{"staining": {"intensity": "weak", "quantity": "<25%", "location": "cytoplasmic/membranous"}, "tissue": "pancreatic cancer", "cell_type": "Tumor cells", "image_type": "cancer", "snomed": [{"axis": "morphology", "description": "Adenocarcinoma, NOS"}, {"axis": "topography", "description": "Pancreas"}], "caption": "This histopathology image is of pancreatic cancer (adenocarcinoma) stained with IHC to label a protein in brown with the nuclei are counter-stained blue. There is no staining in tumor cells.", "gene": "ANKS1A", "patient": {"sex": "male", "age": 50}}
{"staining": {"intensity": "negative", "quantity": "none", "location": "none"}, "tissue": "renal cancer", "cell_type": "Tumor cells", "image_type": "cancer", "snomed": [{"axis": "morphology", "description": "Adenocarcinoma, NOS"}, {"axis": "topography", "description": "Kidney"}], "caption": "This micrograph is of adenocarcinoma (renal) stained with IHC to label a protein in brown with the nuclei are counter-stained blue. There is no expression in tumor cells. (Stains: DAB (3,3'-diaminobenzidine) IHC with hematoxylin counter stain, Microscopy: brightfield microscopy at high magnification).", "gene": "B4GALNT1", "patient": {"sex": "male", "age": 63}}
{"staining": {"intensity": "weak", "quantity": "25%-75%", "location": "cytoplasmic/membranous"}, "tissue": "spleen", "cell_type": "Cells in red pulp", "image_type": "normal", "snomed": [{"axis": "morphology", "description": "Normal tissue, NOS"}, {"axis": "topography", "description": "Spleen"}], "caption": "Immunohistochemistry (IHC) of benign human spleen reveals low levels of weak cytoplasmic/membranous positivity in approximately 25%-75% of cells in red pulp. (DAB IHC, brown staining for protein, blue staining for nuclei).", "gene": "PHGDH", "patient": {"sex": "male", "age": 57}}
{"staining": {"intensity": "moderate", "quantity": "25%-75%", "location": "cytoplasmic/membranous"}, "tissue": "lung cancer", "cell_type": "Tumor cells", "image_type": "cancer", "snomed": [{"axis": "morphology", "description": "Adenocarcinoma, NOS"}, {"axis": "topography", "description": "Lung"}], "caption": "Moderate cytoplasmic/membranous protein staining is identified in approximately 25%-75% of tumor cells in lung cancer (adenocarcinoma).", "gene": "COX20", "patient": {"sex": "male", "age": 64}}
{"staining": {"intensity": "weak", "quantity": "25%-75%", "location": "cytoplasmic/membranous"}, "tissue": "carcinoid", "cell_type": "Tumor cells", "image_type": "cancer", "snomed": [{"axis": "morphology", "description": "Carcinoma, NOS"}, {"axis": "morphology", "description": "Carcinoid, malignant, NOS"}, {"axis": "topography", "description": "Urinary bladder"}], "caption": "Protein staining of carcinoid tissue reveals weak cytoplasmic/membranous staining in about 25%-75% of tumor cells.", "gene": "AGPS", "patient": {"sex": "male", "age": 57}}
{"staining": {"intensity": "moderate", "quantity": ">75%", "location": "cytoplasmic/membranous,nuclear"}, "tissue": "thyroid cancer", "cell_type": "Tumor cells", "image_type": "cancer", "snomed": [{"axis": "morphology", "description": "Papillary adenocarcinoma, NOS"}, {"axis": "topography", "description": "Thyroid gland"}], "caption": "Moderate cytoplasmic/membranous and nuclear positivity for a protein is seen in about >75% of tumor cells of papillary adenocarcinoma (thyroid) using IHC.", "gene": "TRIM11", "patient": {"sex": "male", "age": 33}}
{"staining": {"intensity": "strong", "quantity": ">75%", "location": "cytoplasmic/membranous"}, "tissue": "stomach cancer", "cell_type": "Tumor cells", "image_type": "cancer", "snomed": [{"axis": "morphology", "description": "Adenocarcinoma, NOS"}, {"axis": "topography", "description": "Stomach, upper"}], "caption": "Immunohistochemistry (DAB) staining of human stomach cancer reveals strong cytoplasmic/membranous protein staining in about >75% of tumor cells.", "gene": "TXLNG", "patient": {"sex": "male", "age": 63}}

What the task requires: Using the entries above, output exactly the lines between the line holding "protein staining is" and the line holding "staining of carcinoid", end lines included, and nothing more.

Response:
{"staining": {"intensity": "moderate", "quantity": "25%-75%", "location": "cytoplasmic/membranous"}, "tissue": "lung cancer", "cell_type": "Tumor cells", "image_type": "cancer", "snomed": [{"axis": "morphology", "description": "Adenocarcinoma, NOS"}, {"axis": "topography", "description": "Lung"}], "caption": "Moderate cytoplasmic/membranous protein staining is identified in approximately 25%-75% of tumor cells in lung cancer (adenocarcinoma).", "gene": "COX20", "patient": {"sex": "male", "age": 64}}
{"staining": {"intensity": "weak", "quantity": "25%-75%", "location": "cytoplasmic/membranous"}, "tissue": "carcinoid", "cell_type": "Tumor cells", "image_type": "cancer", "snomed": [{"axis": "morphology", "description": "Carcinoma, NOS"}, {"axis": "morphology", "description": "Carcinoid, malignant, NOS"}, {"axis": "topography", "description": "Urinary bladder"}], "caption": "Protein staining of carcinoid tissue reveals weak cytoplasmic/membranous staining in about 25%-75% of tumor cells.", "gene": "AGPS", "patient": {"sex": "male", "age": 57}}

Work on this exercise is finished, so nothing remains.